The /actuator/info endpoint returns PDP configuration under the sapl key:

{
  "sapl": {
    "configType": "BUNDLES",
    "index": "NAIVE",
    "configPath": "/policies",
    "policiesPath": "bundles"
  }
}

This endpoint requires authentication and is intended for operational dashboards and inventory systems.

Decision Logging

The PDP emits structured JSON log entries via the reporting interceptor. Each entry contains the authorization subscription (subject, action, resource, environment), the decision (PERMIT, DENY, INDETERMINATE, NOT_APPLICABLE), and any obligations or advice attached to the decision.

Enable subscription lifecycle logging with two properties:

io.sapl.pdp.embedded:
  print-subscription-events: true
  print-unsubscription-events: true

These log when a new authorization subscription starts and when it ends. This is useful for tracking active clients and debugging connection lifecycle issues.

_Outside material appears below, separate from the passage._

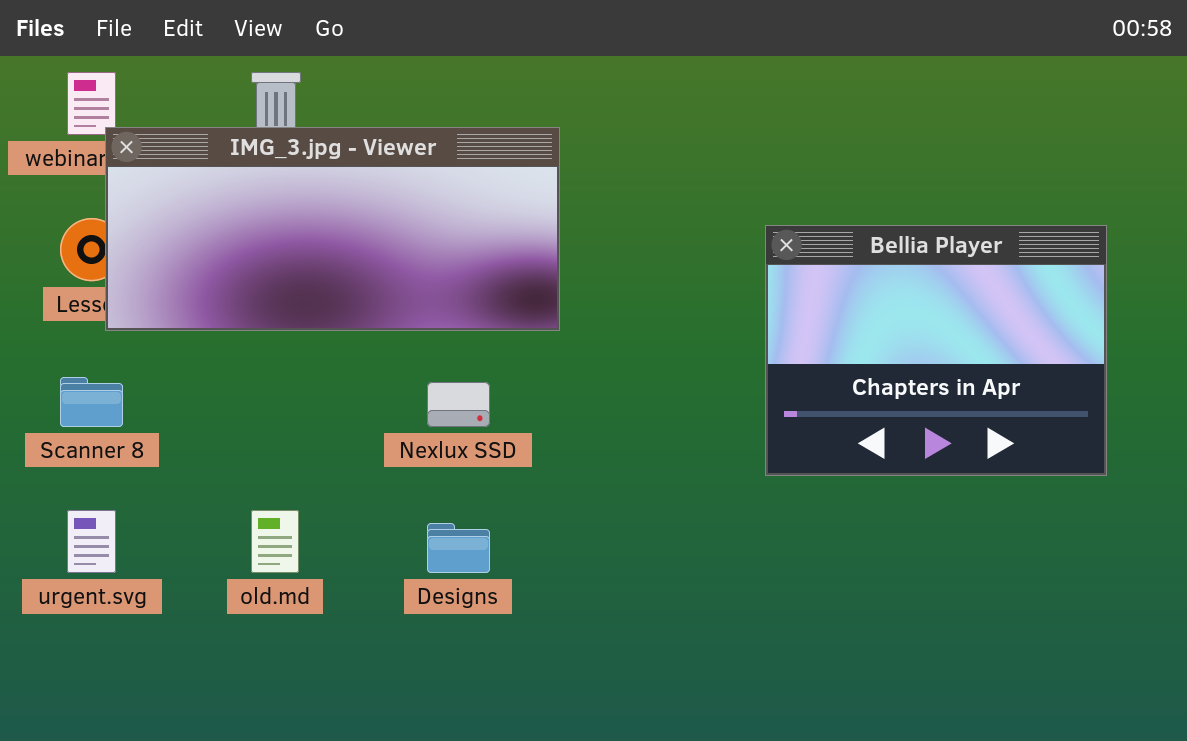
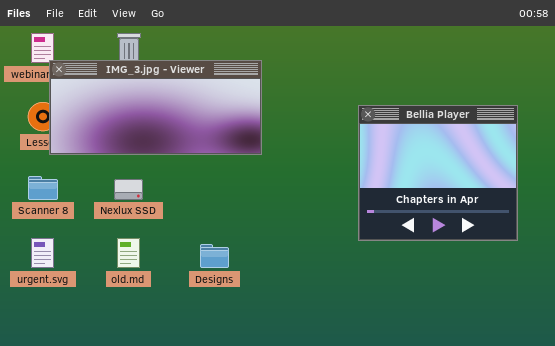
Bellia Player: [765,225,1107,476] -> [358,105,518,241], resized
Nexlux SSD: [427,382,490,427] -> [114,179,143,200], moved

Filtering, retention, and alerting on decision log entries are handled by your log infrastructure (Loki, ELK, Fluentd, CloudWatch). The PDP does not push logs to any external service.

Evaluation Diagnostics

Four properties control diagnostic output during policy evaluation:

Property Description
print-trace Logs the full JSON evaluation trace on each decision. Shows every evaluation step the PDP performed.
print-json-report Logs a JSON evaluation report on each decision. More compact than the full trace.
print-text-report Logs a human readable text report on each decision. Shows which policies matched, how each was evaluated, and why the combining algorithm produced its result.
pretty-print-reports Pretty prints JSON in logged traces and reports.

Enable all diagnostics during development:

io.sapl.pdp.embedded:
  print-trace: true
  print-json-report: true
  print-text-report: true
  pretty-print-reports: true

The text report is the most useful diagnostic tool for understanding why a particular decision was reached. It provides a step by step view of the evaluation process in a format designed for human consumption.

Disable all diagnostic properties in production. They produce significant log volume under load and are intended for development and staging environments only. See Configuration for the full property reference.